Among “ancient astronaut” theorists, inhabiting a realm somewhere between pseudo-science and science fiction (see my 2008 overview at The Smart Set), the most elusive and alluring is Zecharia Sitchin. The New York Times‘s Corey Kilgannon has just done us the service of profiling the man, even offering a glimpse into the Upper West Side apartment where he has lived for 54 years:
Born in Russia and raised in Israel, Mr. Sitchin studied economics in London and worked as a journalist and editor in Israel before moving to New York in 1952. Here, he was an executive at a shipping company and, with his wife of 66 years (she died in 2007), raised two daughters.
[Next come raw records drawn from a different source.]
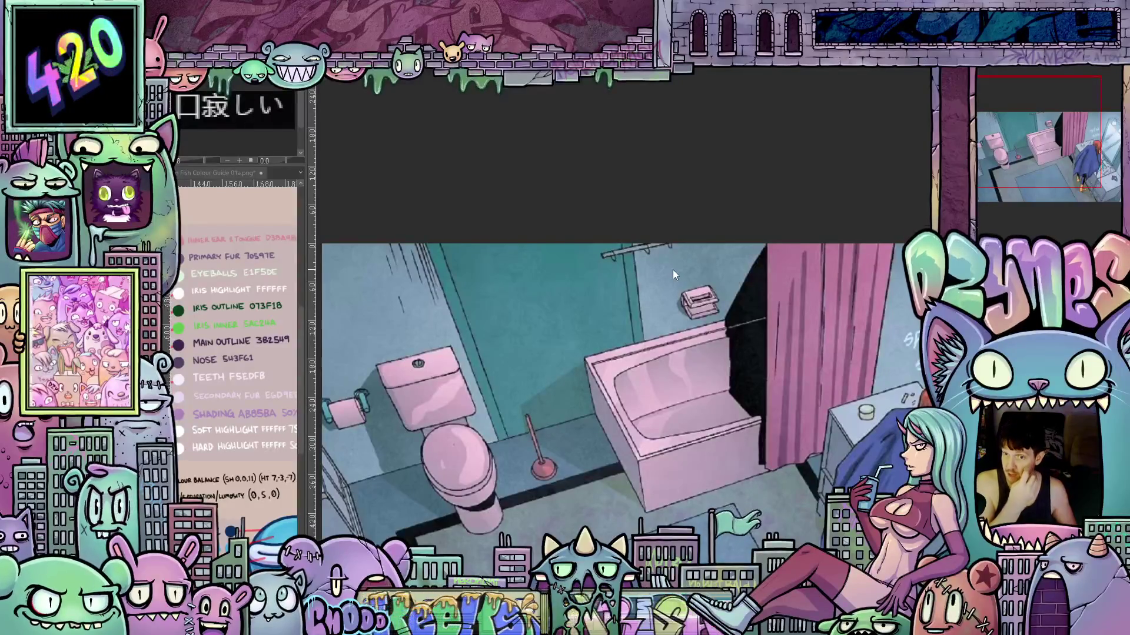
scroll(672, 270, "down", 1)
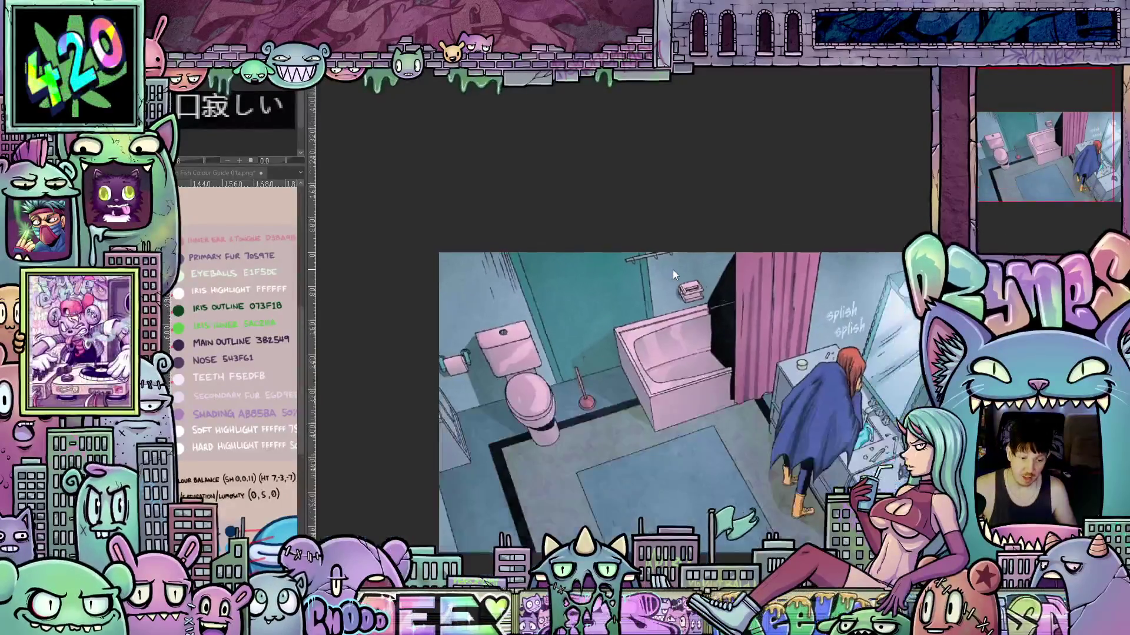
scroll(612, 301, "up", 1)
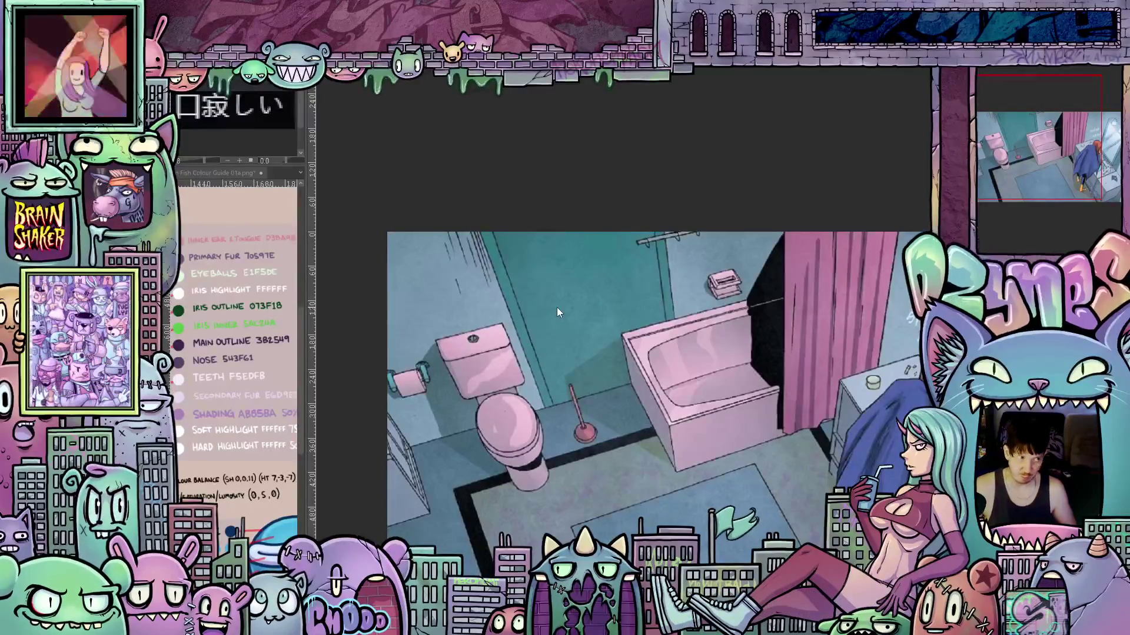
scroll(700, 402, "down", 1)
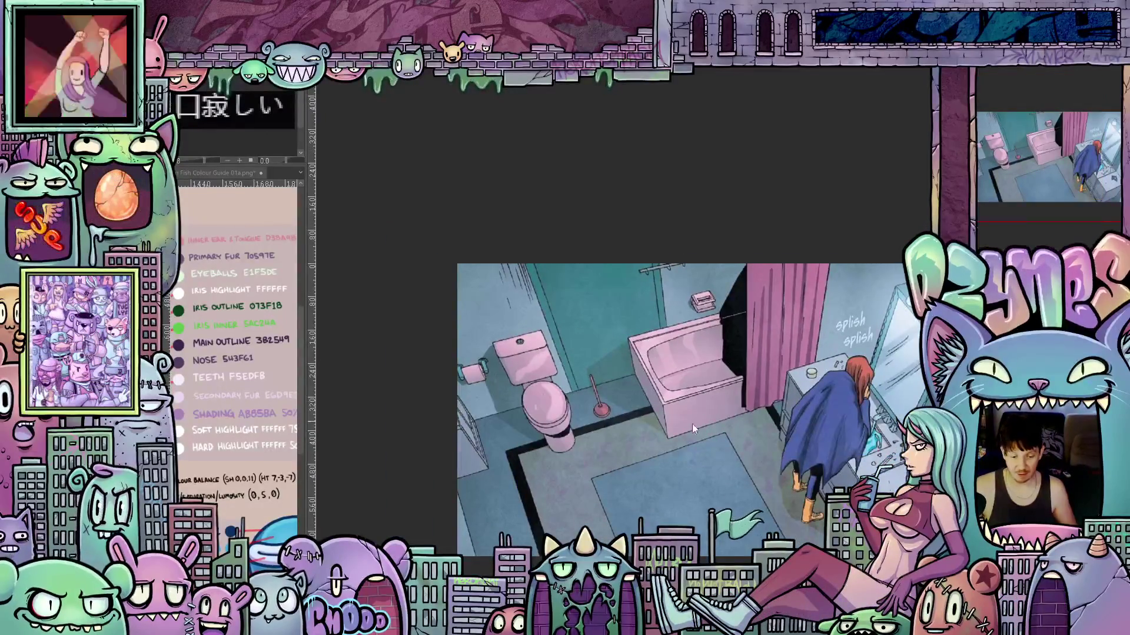
scroll(692, 424, "down", 2)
He spent his free time studying, leading archaeological tours to ancient sites and spreading his unusual gospel.
Starting in childhood, he has studied ancient Hebrew, Akkadian and Sumerian, the language of the ancient Mesopotamians, who brought you geometry, astronomy, the chariot and the lunar calendar. And in the etchings of Sumerian pre-cuneiform script — the oldest example of writing — are stories of creation and the cosmos that most consider myth and allegory, but that Mr. Sitchin takes literally.
In his kitchen, Mr. Sitchin pulled two Danish out of a Zabar’s bag and began to explain. It starts with the planet Nibiru, whose long, elliptical orbit brings it near Earth once every 3,600 years or so. The planet’s inhabitants were technologically advanced humanlike beings, Mr. Sitchin said, standing about nine feet tall. Some 450,000 years ago, they detected reserves of gold in southeast Africa and made a colonial expedition to Earth, splashing down in what is now the Persian Gulf.